GOAL OF THE EXERCISE
Tally the lines of the data below that contain the string "three". What is the count? Reply with the number alone.

:: DATASET EXCERPTS

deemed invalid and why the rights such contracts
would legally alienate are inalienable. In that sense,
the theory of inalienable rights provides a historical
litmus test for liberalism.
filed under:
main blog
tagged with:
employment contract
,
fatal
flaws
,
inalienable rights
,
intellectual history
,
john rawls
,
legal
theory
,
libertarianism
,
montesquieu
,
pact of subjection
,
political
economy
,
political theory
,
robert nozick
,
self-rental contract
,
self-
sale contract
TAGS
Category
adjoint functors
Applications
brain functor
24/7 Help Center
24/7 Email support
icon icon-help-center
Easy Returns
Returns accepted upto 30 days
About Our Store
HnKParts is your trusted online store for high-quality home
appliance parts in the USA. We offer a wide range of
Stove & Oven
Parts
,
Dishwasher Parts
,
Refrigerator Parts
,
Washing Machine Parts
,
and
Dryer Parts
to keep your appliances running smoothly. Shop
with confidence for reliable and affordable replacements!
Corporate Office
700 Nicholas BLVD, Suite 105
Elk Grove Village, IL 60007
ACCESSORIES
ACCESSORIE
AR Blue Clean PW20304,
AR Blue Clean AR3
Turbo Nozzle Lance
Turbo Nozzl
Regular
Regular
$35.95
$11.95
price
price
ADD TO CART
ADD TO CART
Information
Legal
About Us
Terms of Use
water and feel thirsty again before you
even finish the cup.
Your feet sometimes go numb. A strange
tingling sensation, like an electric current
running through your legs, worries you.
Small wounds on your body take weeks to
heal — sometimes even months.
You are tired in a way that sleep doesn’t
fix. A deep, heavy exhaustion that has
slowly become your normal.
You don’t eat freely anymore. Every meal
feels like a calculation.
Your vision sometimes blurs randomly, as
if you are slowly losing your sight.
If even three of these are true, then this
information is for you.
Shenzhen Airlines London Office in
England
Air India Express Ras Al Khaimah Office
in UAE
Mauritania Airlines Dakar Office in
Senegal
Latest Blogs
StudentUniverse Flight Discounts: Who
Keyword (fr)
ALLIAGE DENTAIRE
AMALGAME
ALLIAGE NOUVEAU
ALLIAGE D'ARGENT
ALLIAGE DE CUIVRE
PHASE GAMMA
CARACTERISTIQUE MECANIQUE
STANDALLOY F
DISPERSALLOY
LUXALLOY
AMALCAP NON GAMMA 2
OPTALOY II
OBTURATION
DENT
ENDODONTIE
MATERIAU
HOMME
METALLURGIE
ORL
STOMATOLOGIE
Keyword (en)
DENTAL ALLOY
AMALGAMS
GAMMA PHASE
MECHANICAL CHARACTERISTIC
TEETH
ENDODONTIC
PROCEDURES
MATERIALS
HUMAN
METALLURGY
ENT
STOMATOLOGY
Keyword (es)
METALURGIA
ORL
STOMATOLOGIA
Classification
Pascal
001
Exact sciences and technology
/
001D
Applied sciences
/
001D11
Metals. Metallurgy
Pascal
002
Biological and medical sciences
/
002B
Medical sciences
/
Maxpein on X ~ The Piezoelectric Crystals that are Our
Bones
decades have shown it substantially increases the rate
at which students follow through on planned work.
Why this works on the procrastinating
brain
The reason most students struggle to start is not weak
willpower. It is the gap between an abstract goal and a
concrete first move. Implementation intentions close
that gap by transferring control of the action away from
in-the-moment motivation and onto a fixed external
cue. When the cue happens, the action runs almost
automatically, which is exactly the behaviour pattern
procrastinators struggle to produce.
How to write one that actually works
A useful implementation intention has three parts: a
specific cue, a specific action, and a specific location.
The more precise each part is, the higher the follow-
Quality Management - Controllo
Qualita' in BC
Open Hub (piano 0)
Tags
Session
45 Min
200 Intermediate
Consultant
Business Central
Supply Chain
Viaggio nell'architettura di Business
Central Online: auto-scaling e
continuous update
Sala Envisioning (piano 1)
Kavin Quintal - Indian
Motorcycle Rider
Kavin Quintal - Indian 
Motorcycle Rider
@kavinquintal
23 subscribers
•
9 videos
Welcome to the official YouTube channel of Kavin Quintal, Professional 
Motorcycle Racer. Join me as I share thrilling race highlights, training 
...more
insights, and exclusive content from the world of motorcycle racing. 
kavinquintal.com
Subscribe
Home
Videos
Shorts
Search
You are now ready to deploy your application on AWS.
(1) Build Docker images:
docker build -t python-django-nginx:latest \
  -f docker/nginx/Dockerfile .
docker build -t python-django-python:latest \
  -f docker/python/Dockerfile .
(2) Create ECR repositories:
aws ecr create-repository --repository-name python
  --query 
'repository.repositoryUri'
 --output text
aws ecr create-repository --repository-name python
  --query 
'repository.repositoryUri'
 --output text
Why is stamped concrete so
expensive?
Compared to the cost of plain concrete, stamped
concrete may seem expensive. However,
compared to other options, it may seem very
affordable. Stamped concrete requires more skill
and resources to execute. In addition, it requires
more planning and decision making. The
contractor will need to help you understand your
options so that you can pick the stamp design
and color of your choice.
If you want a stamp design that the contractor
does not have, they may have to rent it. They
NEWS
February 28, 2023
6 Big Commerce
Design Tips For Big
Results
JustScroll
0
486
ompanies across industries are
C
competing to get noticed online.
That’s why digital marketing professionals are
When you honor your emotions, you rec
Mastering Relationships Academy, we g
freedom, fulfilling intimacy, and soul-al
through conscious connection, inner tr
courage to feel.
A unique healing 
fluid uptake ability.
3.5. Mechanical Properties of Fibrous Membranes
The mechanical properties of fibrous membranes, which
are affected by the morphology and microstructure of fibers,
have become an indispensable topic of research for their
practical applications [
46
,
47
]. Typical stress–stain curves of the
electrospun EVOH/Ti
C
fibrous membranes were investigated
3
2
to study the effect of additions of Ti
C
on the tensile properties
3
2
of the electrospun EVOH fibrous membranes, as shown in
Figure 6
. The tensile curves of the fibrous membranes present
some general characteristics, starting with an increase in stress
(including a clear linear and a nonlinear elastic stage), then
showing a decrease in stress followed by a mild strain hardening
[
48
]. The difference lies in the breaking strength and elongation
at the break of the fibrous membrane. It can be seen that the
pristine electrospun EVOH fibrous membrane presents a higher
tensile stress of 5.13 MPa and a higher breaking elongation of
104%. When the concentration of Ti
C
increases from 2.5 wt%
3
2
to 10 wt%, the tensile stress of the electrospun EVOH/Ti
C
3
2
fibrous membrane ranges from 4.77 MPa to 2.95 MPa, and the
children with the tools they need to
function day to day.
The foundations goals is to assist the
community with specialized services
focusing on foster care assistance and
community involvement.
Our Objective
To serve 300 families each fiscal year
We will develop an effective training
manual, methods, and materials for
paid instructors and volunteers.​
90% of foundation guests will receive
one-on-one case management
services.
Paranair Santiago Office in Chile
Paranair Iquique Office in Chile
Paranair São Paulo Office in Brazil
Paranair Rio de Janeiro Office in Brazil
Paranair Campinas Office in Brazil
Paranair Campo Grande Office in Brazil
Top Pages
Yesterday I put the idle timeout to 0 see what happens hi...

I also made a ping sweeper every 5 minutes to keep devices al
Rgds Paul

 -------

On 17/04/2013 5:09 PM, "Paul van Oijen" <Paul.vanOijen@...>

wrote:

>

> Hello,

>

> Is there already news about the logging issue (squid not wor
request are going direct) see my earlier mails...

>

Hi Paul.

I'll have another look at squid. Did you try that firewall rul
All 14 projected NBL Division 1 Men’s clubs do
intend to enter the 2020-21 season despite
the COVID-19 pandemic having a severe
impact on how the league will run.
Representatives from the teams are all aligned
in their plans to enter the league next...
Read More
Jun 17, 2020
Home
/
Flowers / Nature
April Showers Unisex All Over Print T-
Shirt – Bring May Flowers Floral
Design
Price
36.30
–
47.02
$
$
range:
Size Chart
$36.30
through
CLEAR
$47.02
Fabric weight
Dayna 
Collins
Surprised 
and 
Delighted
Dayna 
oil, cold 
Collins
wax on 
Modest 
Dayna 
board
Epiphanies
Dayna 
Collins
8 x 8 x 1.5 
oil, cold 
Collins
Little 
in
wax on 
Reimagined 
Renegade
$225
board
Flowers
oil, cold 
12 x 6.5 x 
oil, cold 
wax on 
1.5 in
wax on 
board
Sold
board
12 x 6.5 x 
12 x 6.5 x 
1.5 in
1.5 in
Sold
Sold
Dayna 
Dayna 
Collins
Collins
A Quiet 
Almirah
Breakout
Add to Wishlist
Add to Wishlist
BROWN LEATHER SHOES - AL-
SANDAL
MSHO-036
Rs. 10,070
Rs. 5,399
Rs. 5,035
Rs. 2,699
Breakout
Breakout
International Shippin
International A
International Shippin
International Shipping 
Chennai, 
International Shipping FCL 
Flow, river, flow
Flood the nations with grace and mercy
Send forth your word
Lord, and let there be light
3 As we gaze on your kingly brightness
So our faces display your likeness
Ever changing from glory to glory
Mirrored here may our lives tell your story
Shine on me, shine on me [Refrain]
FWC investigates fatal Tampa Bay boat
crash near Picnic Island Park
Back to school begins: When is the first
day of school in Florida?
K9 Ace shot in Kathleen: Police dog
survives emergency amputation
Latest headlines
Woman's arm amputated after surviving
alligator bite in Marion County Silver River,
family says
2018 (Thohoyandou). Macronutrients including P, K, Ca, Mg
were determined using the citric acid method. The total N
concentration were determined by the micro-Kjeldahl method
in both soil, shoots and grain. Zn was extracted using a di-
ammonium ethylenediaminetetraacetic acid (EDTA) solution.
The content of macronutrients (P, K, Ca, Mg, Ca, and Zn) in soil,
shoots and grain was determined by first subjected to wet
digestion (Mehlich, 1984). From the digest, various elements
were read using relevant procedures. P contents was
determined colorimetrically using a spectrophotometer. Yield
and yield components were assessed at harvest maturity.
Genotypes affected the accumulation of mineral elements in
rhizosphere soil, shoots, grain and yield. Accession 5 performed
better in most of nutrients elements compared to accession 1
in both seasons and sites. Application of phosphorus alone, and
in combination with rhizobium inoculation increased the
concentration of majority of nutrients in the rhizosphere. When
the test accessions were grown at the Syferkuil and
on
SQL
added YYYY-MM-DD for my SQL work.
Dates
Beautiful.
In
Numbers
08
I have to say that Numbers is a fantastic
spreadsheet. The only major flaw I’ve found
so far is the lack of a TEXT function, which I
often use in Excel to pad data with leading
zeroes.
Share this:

::::

ANSWER TO THE EXERCISE
2